Jesus accused the Pharisees of being hypocrites. They liked to appear as righteous in public, but privately their true nature was revealed. Jesus saw through their public persona. He saw their true nature. “For the Lord does not see as man sees; for man looks at the outward appearance, but the Lord looks at the heart” (1 Sam. 16:7).

One of the amazing gifts of salvation is our sanctification. We are being made holy. We are already counted as righteous the moment we receive Christ’s righteousness as our own. This is justification. Yet, our public and private lives are still in process. Part of being made holy is being made whole. So that we are the same through and through. Our public and private selves become indistinguishable. What you see is what you get. And what you get is a new heart and a new life that are in alignment with God’s.

“No servant can serve two masters; for either he will hate the one and love the other, or else he will be loyal to the one and despise the other. You cannot serve God and mammon” (Luke 16:13 NKJV)

April 13, 2015

Many have started out loving God, but when resulting blessings come, switch allegiance. Rare is the rich man who holds wealth with an open hand, serving God with it. However, one doesn’t have to be rich to love money. The poor man can struggle as severely with the covetous love for the riches he does not have, as the rich man struggles with his unquenchable desire for more. Serving mammon never satisfies. “For the love of money is the root of all kinds of evil” (1 Tim. 6:10). Yet, those who serve and love God are fully satisfied. Who have you chosen to serve: God or mammon?

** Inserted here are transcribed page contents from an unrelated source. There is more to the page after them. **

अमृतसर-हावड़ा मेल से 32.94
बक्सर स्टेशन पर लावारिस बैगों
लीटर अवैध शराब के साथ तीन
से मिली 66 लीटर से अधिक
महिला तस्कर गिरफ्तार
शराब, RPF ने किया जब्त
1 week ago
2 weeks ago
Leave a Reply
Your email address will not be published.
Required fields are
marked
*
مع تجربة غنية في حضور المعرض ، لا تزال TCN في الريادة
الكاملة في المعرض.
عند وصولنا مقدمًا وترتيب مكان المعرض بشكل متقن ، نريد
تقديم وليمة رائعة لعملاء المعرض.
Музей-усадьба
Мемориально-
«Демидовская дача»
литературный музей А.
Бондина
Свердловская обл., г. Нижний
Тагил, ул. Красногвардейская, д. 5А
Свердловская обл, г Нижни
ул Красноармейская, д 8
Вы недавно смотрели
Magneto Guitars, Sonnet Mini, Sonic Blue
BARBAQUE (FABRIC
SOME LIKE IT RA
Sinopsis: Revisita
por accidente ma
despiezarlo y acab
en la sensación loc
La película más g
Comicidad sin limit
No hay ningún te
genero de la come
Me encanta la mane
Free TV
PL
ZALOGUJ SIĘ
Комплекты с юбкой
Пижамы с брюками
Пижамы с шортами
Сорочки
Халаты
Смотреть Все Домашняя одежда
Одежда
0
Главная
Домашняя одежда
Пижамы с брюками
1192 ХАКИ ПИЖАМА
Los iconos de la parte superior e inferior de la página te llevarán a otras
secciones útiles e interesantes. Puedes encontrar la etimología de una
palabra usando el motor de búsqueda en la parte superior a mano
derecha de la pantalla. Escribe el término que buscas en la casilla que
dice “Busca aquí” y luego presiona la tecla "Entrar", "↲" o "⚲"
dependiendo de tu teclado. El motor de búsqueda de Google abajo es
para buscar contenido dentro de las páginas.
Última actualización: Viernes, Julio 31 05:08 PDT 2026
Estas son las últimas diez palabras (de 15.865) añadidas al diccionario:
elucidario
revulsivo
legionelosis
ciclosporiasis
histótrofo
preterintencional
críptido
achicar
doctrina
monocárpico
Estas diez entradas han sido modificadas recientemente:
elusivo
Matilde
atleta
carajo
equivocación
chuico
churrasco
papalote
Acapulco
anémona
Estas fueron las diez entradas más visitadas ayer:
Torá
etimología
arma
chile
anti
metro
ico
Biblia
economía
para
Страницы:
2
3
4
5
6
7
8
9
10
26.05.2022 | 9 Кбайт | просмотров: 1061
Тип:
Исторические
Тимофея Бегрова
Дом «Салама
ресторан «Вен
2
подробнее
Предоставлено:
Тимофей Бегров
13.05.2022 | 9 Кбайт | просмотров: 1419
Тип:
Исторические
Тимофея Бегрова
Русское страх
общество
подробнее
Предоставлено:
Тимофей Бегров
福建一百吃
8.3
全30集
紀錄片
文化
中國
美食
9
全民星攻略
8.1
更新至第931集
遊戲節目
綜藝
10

“But Abraham said, ‘If they won’t listen to Moses and the prophets, they won’t listen even if someone rises from the dead’” (Luke 16:31 NLT)

April 14, 2014

This was Abraham’s response to the rich man who while in torment in Hades begged for Lazarus to return to warn his brothers of the reality of heaven and hell. This dialogue was the conclusion to a story that Jesus told to illustrate the way people would continue to doubt Him even after His resurrection. The intellectual pride of the skeptic cannot be overcome with persuasion or evidence. The agnostic’s resistance to the gospel is not so much intellectual as it is willful. It’s not that they “can’t” listen to the evidence. It’s that they “won’t listen.” Believing in the resurrection of Jesus involves not only intellectual assent but a submission of the will, so that we confess Jesus as Lord and believe in our hearts that God has raised Him from the dead (Romans 10:9).

“If you are faithful in little things, you will be faithful in large ones. But if you are dishonest in little things, you won’t be honest with greater responsibilities” (Luke 16:10 NLT)

April 13, 2014

People are often heard saying, “If I had more, I’d start giving, but I’m just too broke to give right now.” Yet, Jesus taught that faithfulness in large things begins with faithfulness in little things. Stop waiting for a better job, more money, a bigger house, or a nicer car before you start being faithful with what you have. Having more and bigger things won’t change you. You’ll still be unfaithful until you start putting God first. Be faithful with the little things and trust God for the rest.